House debates
Monday, 22 July 2019
Private Members' Business
Penalty Rates
12:12 pm
Meryl Swanson (Paterson, Australian Labor Party) Share this | Hansard source
I move:
That this House:
(1) notes that:
(a) on 1 July 2019, 700,000 Australians had their penalty rates cut again;
(b) according to the Council of Small Business Australia, cuts to penalty rates have not created one single job;
(c) penalty rates are not a luxury, they are a necessity for millions of Australians to cope with the rising cost of living;
(d) cuts to penalty rates disproportionally effect women, young people and those without a tertiary education; and
(e) reinstating penalty rates would allow low income and highly casualised industries to invest more money into the economy;
(2) condemns:
(a) the Government's failure to protect penalty rates and the millions of Australians who rely on them; and
(b) Government members and senators who called for, or supported, cuts to penalty rates; and
(3) calls on the Government to:
(a) join with the Opposition in making a submission to the Fair Work Commission, arguing that penalty rates should be reinstated; and
(b) exercise some economic leadership and stand up for low paid workers.
I'm pleased to propose this private member's business about penalty rates. On 1 July 2017, penalty rates across several casualised industries were cut for the first of many times. This included industries like hospitality, pharmacy, fast food and retail. The following year, on 1 November 2018, casual workers had more cuts to their wages, leaving them around $77 per week worse off. On 1 July 2019, just weeks ago, the next round of penalty rate cuts were introduced, and on 1 July next year it will be the same story. By the time these cuts are fully implemented, on 1 July next year, some workers will be up to $26,000 worse off. Just let that sink in—$26,000. The Prime Minister probably doesn't know what it's like to be $77 a week worse off, but many people do. First as Treasurer and now as leader of our country, the Prime Minister has presided over the lowest wage growth since records began. That's an astounding claim, and it's true. Yet he and the Liberals and Nationals voted eight times in parliament to cut workers' take-home pay.
When the Fair Work Commission recommended the parliament cut penalty rates in 2017, they did so under the belief and impression that it would create jobs, and that's a fair enough assumption. While recognising these cuts would affect low-paid workers and vulnerable workers, the Fair Work Commission stated the decision would 'increase employment and have a number of positive effects on business'. Like a lot of my colleagues, I disagreed with that. Although the national unemployment rate is alarming—and even more so in regional areas like my seat of Paterson and the Hunter region more broadly—the solution to this crisis should not and cannot be at the expense of our lowest-paid workers. After countless attempts to stop them, the Turnbull-Morrison government again voted to introduce penalty rate cuts in full.
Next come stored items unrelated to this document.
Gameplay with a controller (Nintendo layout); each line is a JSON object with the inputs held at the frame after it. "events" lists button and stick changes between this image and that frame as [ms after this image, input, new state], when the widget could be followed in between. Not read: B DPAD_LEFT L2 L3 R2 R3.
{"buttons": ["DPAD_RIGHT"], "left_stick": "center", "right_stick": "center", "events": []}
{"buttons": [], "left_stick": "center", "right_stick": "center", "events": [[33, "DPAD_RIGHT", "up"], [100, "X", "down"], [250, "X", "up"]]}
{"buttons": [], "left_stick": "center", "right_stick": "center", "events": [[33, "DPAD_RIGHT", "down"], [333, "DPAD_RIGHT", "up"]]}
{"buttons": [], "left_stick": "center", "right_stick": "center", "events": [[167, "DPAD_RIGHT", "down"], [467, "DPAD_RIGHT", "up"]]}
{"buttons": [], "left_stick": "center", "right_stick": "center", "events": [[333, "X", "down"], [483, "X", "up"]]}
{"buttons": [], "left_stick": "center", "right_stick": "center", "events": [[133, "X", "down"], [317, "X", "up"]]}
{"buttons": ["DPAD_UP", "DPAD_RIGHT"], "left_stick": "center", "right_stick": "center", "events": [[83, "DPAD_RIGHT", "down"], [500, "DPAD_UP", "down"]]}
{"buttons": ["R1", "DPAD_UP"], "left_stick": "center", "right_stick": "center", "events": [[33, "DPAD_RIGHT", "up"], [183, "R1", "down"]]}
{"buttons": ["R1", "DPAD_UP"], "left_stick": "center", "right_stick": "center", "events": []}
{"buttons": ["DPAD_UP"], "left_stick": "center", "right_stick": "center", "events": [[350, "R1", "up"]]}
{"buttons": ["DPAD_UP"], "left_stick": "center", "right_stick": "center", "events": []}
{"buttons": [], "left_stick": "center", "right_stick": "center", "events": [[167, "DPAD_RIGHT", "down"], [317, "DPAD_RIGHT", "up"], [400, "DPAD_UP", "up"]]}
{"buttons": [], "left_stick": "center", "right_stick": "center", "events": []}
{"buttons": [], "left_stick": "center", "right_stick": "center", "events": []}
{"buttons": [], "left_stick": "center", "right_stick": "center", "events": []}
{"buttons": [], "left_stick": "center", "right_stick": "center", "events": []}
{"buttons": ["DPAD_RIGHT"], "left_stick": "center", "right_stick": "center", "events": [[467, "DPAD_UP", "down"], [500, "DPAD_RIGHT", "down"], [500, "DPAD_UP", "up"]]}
According to the Council of Small Business Organisations Australia and reported in The Australian on 26 April this year, not one single job has been created. And there's the real rub. We thought that, yes, as a trade-off, there might be some jobs created if the penalty rates were cut. We doubted it, and we were right to doubt it. Not one single job has been created. Two years and three penalty rate cuts later there is not one single job. The Liberal-National government has got it so wrong, and low-paid people are suffering and paying because of it.
At last count there were 12,462 people in my electorate who had been affected by cuts to these penalty rates. Across the Hunter region more broadly, that number rises to a staggering 34,900 people. Contrary to what the government might believe, these are real people with real families who rely on their penalty rates to raise their families; pay their mortgage, if they can afford to have one; pay their rent; pay their electricity bills, which are crippling because of the government's inaction; buy food and pay every other cost that needs to be covered. And we know that those costs go up; you just need to go to the supermarket to see things randomly going up and up and up. People in my community rely on that sum—that penalty rate—to pay for the things they need to survive. When everything's going up except for your wages, the last thing that people need is another cut to their take-home pay.
I want to point out one exception to this. I want to thank those employers and businesses who see fit to pay higher penalty rates. They understand the value of those employees and they turn their backs on these cuts and say, 'No, no. We understand the value of these employees and we want to remunerate them according to that important value.' I want to thank those employers who are doing that, because that is such an important thing. But I want to condemn this government. You've failed to protect our most vulnerable. You want to make a dollar by taking from those who can least afford it. It is a sham. You've not injected anything into the economy for at least the last six years, and we really need that injection. It's time that this government exercised some economic leadership and stood up for the low-paid and vulnerable people who are really relying on them to govern and not just wedge.